Exercise details: Copy out every line from the records that includes "There".

Source texts of formatted documents

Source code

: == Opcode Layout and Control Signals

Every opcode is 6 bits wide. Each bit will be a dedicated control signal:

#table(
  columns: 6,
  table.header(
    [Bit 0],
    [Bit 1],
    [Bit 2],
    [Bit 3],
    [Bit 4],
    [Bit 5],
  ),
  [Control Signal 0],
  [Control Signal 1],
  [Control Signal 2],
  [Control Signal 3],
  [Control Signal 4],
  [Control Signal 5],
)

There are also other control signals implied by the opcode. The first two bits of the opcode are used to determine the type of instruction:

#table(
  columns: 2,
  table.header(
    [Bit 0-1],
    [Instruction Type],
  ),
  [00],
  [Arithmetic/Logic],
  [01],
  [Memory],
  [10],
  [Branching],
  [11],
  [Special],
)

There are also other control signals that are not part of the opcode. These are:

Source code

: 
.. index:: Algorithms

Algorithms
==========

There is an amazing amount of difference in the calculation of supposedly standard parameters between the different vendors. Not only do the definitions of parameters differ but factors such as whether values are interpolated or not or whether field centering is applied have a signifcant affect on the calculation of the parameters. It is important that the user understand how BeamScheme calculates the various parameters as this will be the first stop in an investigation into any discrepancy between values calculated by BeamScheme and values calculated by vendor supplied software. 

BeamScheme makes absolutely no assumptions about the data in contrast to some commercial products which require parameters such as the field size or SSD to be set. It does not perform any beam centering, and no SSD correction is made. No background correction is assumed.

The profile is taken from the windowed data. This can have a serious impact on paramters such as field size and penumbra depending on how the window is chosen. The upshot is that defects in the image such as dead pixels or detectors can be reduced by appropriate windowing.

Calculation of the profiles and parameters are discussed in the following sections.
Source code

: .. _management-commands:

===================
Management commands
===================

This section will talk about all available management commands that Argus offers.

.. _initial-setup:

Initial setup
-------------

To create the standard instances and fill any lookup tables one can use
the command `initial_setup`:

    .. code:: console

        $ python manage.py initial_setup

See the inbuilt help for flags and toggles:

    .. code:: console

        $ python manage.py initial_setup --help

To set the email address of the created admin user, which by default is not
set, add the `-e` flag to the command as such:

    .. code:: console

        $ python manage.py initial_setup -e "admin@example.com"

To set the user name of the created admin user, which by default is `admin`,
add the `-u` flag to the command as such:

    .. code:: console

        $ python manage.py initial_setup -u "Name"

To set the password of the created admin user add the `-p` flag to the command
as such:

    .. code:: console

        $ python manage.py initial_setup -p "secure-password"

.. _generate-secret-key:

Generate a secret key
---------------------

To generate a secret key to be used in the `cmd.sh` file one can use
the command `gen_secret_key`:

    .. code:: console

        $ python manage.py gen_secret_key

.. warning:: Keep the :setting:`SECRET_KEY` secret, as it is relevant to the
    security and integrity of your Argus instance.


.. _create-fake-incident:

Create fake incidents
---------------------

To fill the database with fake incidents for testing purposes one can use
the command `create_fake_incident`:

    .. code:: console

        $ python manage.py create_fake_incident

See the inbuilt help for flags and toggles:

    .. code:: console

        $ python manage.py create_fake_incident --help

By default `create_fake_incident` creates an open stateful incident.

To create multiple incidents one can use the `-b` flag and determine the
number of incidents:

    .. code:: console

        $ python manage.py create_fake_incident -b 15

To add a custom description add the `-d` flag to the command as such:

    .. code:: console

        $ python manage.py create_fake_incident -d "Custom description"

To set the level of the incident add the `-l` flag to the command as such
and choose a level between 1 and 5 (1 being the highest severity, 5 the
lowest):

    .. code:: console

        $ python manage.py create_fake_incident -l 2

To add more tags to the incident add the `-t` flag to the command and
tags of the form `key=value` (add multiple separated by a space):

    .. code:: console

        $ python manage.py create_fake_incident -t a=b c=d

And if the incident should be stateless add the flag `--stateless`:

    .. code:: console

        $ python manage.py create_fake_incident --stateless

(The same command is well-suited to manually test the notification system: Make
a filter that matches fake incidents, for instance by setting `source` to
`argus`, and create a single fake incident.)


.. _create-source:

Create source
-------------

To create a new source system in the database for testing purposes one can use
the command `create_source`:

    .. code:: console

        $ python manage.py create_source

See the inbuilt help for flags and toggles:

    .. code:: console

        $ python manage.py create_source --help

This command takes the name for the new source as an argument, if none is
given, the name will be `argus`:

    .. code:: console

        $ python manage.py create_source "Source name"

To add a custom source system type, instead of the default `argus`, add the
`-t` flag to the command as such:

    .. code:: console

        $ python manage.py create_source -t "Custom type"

Final answer:
There are also other control signals implied by the opcode. The first two bits of the opcode are used to determine the type of instruction:
There are also other control signals that are not part of the opcode. These are:
There is an amazing amount of difference in the calculation of supposedly standard parameters between the different vendors. Not only do the definitions of parameters differ but factors such as whether values are interpolated or not or whether field centering is applied have a signifcant affect on the calculation of the parameters. It is important that the user understand how BeamScheme calculates the various parameters as this will be the first stop in an investigation into any discrepancy between values calculated by BeamScheme and values calculated by vendor supplied software. 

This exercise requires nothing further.